Just
a quick ans. I would have to get the info from intel but intel FMA3 has 3 0ps but can pull from 4 registers. If intel went FMA4 and used 4 ops than it could pull from 5 registers
I find this more to the point
Personally I think a strided load would be a waste in the long term. Sooner or later true scatter/gather will be added (*) and the strided load becomes another superseded legacy instruction that you have to drag with you till the end of days.
If that's not a concern, fine, but please consider adding the gather instruction as soon as possible. An early implementation could work just like in Larrabee; using multiple wide loads till all the elements have been 'gathered'. It would definitely be faster than using individual insertps instructions, with a minimal latency equal to that of a movups (for sequential indexes or indexes all in the same vector).
And it would be useful for a lot more than just matrix transposition. It opens the door for things that aren't even conceivable today. Truely any loop that involves independent iterations could be (automatically) parallelized when we have scatter/gather instructions, no matter how the data is organized, or even in the presence of pointer chasing. So it's not just for HPC or multimedia (although those would benefit massively as well). If you think that's radical, please realise that the rules for writing high performance software have already changed dramatically when we went multi-core. So you might as well finish what you started and add scatter/gather support or the CPU will keep losing terrain to the GPU. You're nearing the point where people just buy the cheapest CPU available and rather invest in a more powerful GPU to do the 'real work'. The competition (both AMD and NVIDIA) are in rather sweet spots to take the biggest pieces of the pie in this scenario. So you'd better give people good reasons to keep buying the latest CPUs, by adding instructions to support algorithms that would otherwise run more optimally outside of the CPU. The only reason I care is because I believe it's better for the end user
UntiL single uop execution units are available. Intel with AVX is working on scatter gather . This is the more forward looking approach
Absolutely. It's really about adoption and compatibility:
Scenario 1: FMA instructions are added later when single uop execution units are available.
Let's say this happens in four years. At that point developers will be eager to use FMA, but they have to be careful to still support older processors. So they have the choice of writing two code paths, or just not using FMA till it's ubiquitous. Maintaining multiple code paths is a software engineer's daily nightmare (it's not just FMA, it's other ISA extensions and many other system parameters as well). So it's not uncommon to only start supporting new instructions years later. In fact I believe that only recently it has become relatively safe to assume SSE2 support as a minimum (i.e. putting that on the box won't cost us a significant number of clients).
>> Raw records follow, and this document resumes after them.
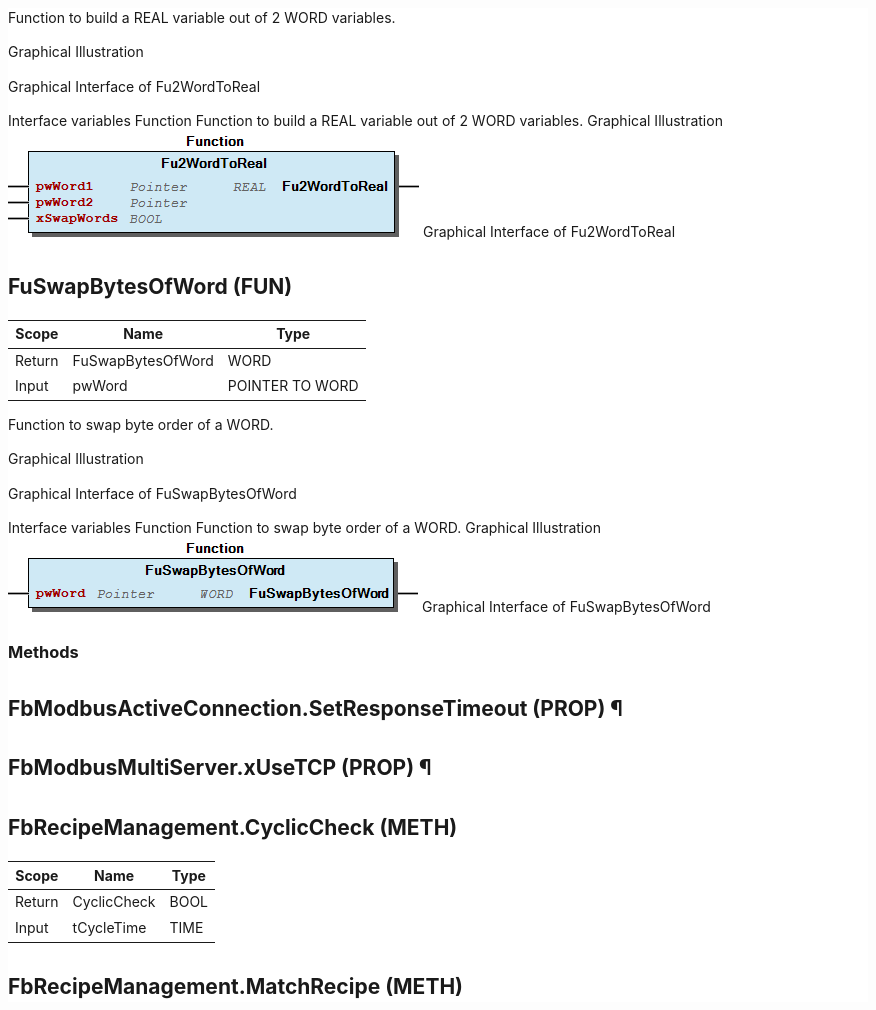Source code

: Function to build a REAL variable out of 2 WORD variables.

Graphical Illustration

Graphical Interface of Fu2WordToReal

Interface variables Function Function to build a REAL variable out of 2 WORD variables. Graphical Illustration ![Image](images/wagosolsolutionbuilder_6641318c.png) Graphical Interface of Fu2WordToReal

## FuSwapBytesOfWord (FUN)


| Scope | Name | Type |
| --- | --- | --- |
| Return | FuSwapBytesOfWord | WORD |
| Input | pwWord | POINTER TO WORD |

Function to swap byte order of a WORD.

Graphical Illustration

Graphical Interface of FuSwapBytesOfWord

Interface variables Function Function to swap byte order of a WORD. Graphical Illustration ![Image](images/wagosolsolutionbuilder_47568a7e.png) Graphical Interface of FuSwapBytesOfWord

### Methods


## FbModbusActiveConnection.SetResponseTimeout (PROP) ¶


## FbModbusMultiServer.xUseTCP (PROP) ¶


## FbRecipeManagement.CyclicCheck (METH)


| Scope | Name | Type |
| --- | --- | --- |
| Return | CyclicCheck | BOOL |
| Input | tCycleTime | TIME |

## FbRecipeManagement.MatchRecipe (METH)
That's a full 7 years after its introduction! So in this scenario FMA would suffer pretty slow adoption up to the year 2019...
Scenario 2: FMA instructions are added sooner and executed in two uops.
Developers can and will experiment with these instructions sooner. Compilers and other tools will support them years sooner too. Code size, extra precision, and the potential of seeing faster implementations in future processors (without requiring a code rewrite) are enough incentive for the early adopters. By the time single uop FMA processors become available they'll see a nice boost in performance. That's good for Intel too since real-world applications can be used as benchmarks, which is a lot more convincing for consumers than numbers on paper and a much later return on investment. And just as importantly, those 2 uop FMA processors will still run applicaitons that have one code path and demand FMA as a minimum. They won't run it faster than an application with two code paths (one using separate mul and add) but at leat they'll run it. There's nothing more frustrating than not being able to run an application because the hardware doesn't support it (and guess who gets the blame).
So I think scenario 2 is a win for everybody (hardware guys, software guys and consumers). And I strongly believe it applies to much more than FMA. Of course you can't just blindly start adding instructions, but if you already decided you're going to invest transistors into a feature at some point, it really doesn't hurt to have a functional 'interface' much sooner. In fact, if it turns out that developers are not so interested in the feature after all, you have the option of postponing the full-fledged implementation a couple years till they're more interested, investing those transistors elsewhere in the meantime.
Lastly, in case anyone's worried about the marketing aspects: It's simply a case of not marketing to consumers until the faster execution units are added. Core 2's vastly increased SSE performance has been a grand succes despite that SSE has been around for a decade. It's easy to market when the numbers speak for themselves.